- ARTICOLO:
——

Il gesto del Papa ci ha allontanato improvvisamente della cronaca e ci ha fatto respirare l'aria della grande storia, mettendoci di fronte alla solennità dei momenti che segnano e interrogano tutti.
Questo evento ha certo una portata universale rispetto alle nostre patrie vicende. Tocca in profondità i processi delle scelte degli individui e i meccanismi di continuità delle istituzioni. Al di là di dietrologie fantasiose, forse non sapremo mai l'intreccio dei motivi che hanno spinto Benedetto XVI a lasciare il papato. Le ragioni principali sono indubbiamente il peso, diventato intollerabile, della carica e il dramma, intimamente sofferto, della responsabilità del governo della Chiesa. Joseph Ratzinger non è uno shakespeariano re Lear che abdica alle sue prerogative solo perché affaticato dall'età. È anche convinto che, per guidare la "barca di Pietro", occorra un successore che supplisca alla sua debolezza e che goda di una collaborazione che egli forse non ha sentito adeguata. Il suo è stato, insieme, un atto di umiltà, di coraggio e di sfida: il riconoscimento dei limiti e della fragilità del corpo e della mente di ogni uomo, ma anche la volontà di segnare un nuovo inizio, affidato però a chi verrà dopo di lui. È stato un ritirarsi perché le situazioni cambino, perché, magari, il governo della Chiesa diventi più collegiale, cosa necessaria nel «mondo d'oggi, soggetto a rapidi mutamenti e agitato da questioni di grande rilevanza per la vita della fede».
Diversamente dal suo rutilante predecessore, che, nella sua opera di proselitismo, privilegiava la fede «a uso esterno», e diversamente dal tormentato Paolo VI, un italico Amleto, Benedetto XVI ha rivolto teologicamente e filosoficamente con speranza lo sguardo suo e dei fedeli verso la dimensione interiore dell'uomo, invitandolo a superare la banalità della vita quotidiana, i miopi interessi, i giochi di potere (che ha visto, peraltro, anche attorno a sé). Egli ha posto in rilievo il fatto che la Chiesa, la quale dovrebbe essere l'Arca della salvezza che trasporta i fedeli dal tempo all'eternità, è «peccatrice». E ciò costituisce una grave denuncia, che toglie all'istituzione parte della sua superiorità morale e la sprona a guardare fuori di sé.

——

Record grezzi
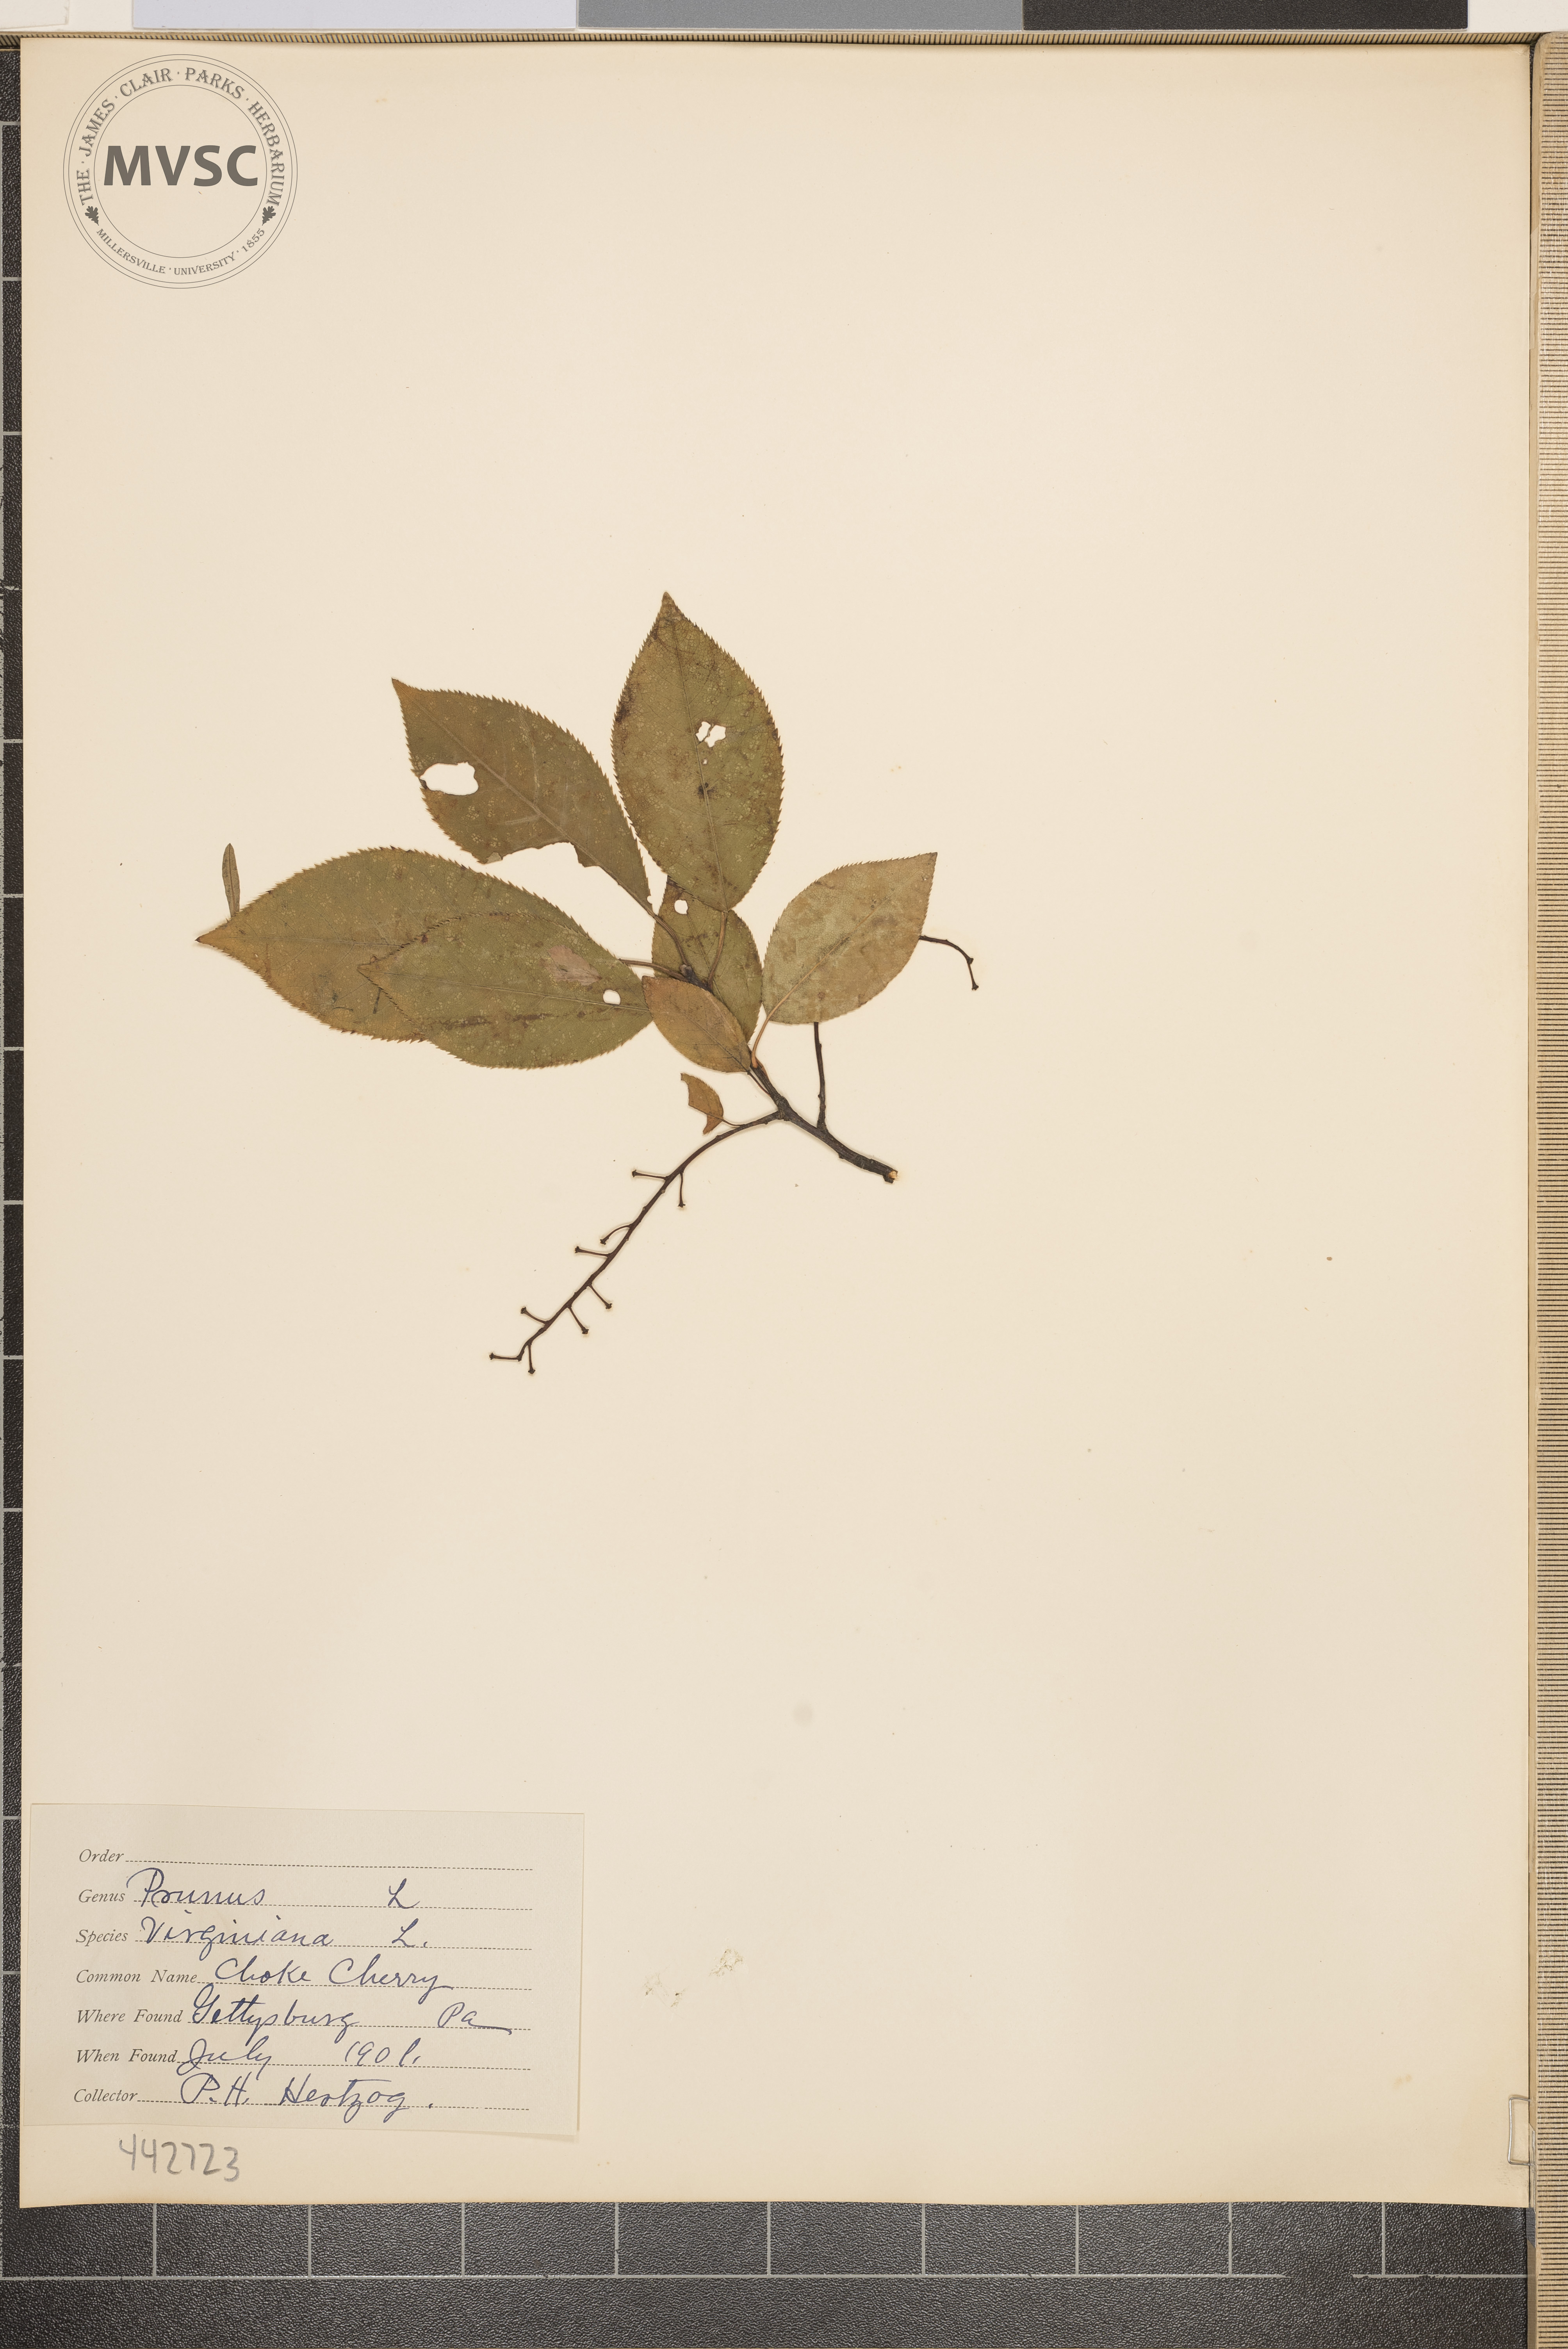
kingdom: Plantae
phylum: Tracheophyta
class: Magnoliopsida
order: Rosales
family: Rosaceae
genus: Prunus
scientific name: Prunus virginiana
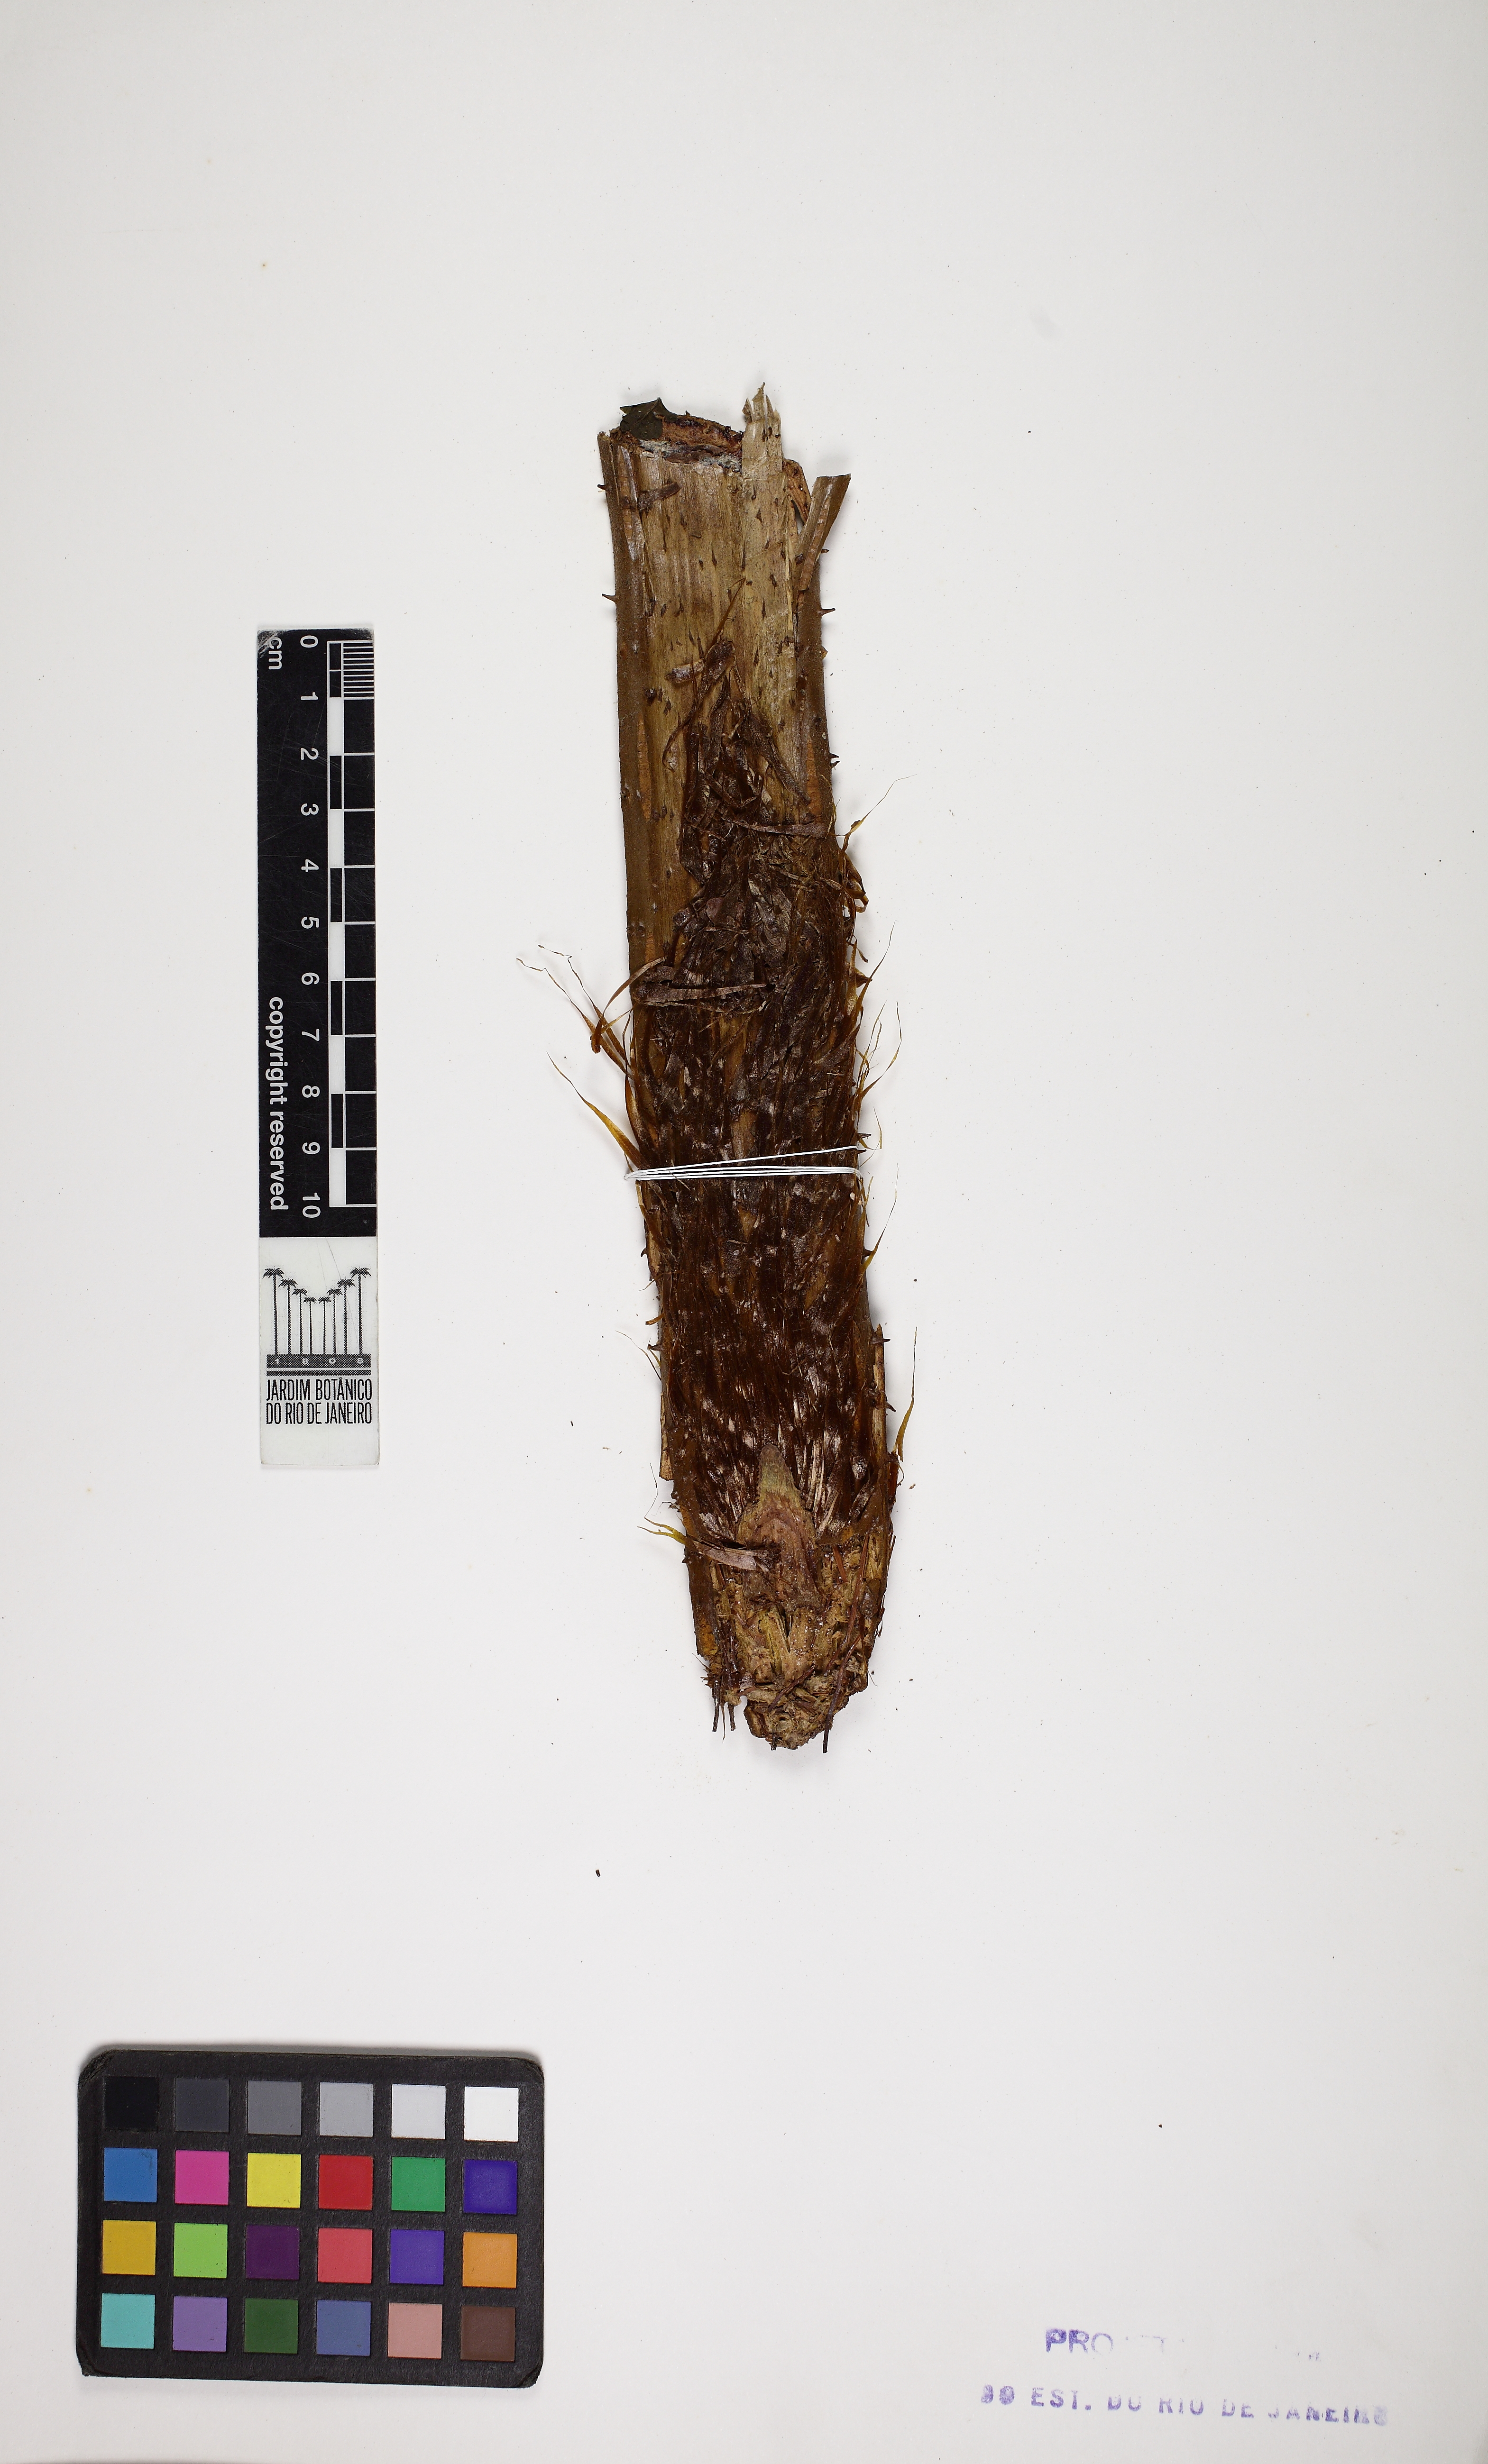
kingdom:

——

- COMPITI:
- 1) Con quale personaggio shakespeariano l'articolo sulla rinuncia di Benedetto XVI al papato paragona Paolo VI?
- 2) Prosegui l'articolo sulla rinuncia di Benedetto XVI al papato dal punto in cui termina.

- RISPOSTE ALL'ESERCIZIO:
- 1) Con Amleto, poiché Paolo VI vi è definito «un italico Amleto».

- 2)
Benedetto XVI ha avuto il merito di riportare al centro dell'attenzione il bisogno del sacro rispetto alle certezze del dogma (a cui si sarebbe detto più incline), di invertire in qualche misura quella tendenza che il filosofo suo conterraneo, Peter Sloterdijk, ha individuato nella nostra modernità, in cui «con il passare del tempo, spariscono le enclave meditative e si sciolgono le convivenze di chi professa l'estraneità al mondo. Si spopolano i deserti salvifici, si svuotano i conventi, i vacanzieri subentrano ai monaci, le ferie sostituiscono la fuga dal mondo. I mondi intermedi del relax conferiscono senso empirico al cielo e al nirvana». La contemplazione, la meditazione, il progetto stesso di questo Papa di ritirarsi a pregare (perché ha detto che il cuore della Chiesa è «dove si prega») ripropone al cristiano la scandalosa verità che il suo regno non è di questo mondo.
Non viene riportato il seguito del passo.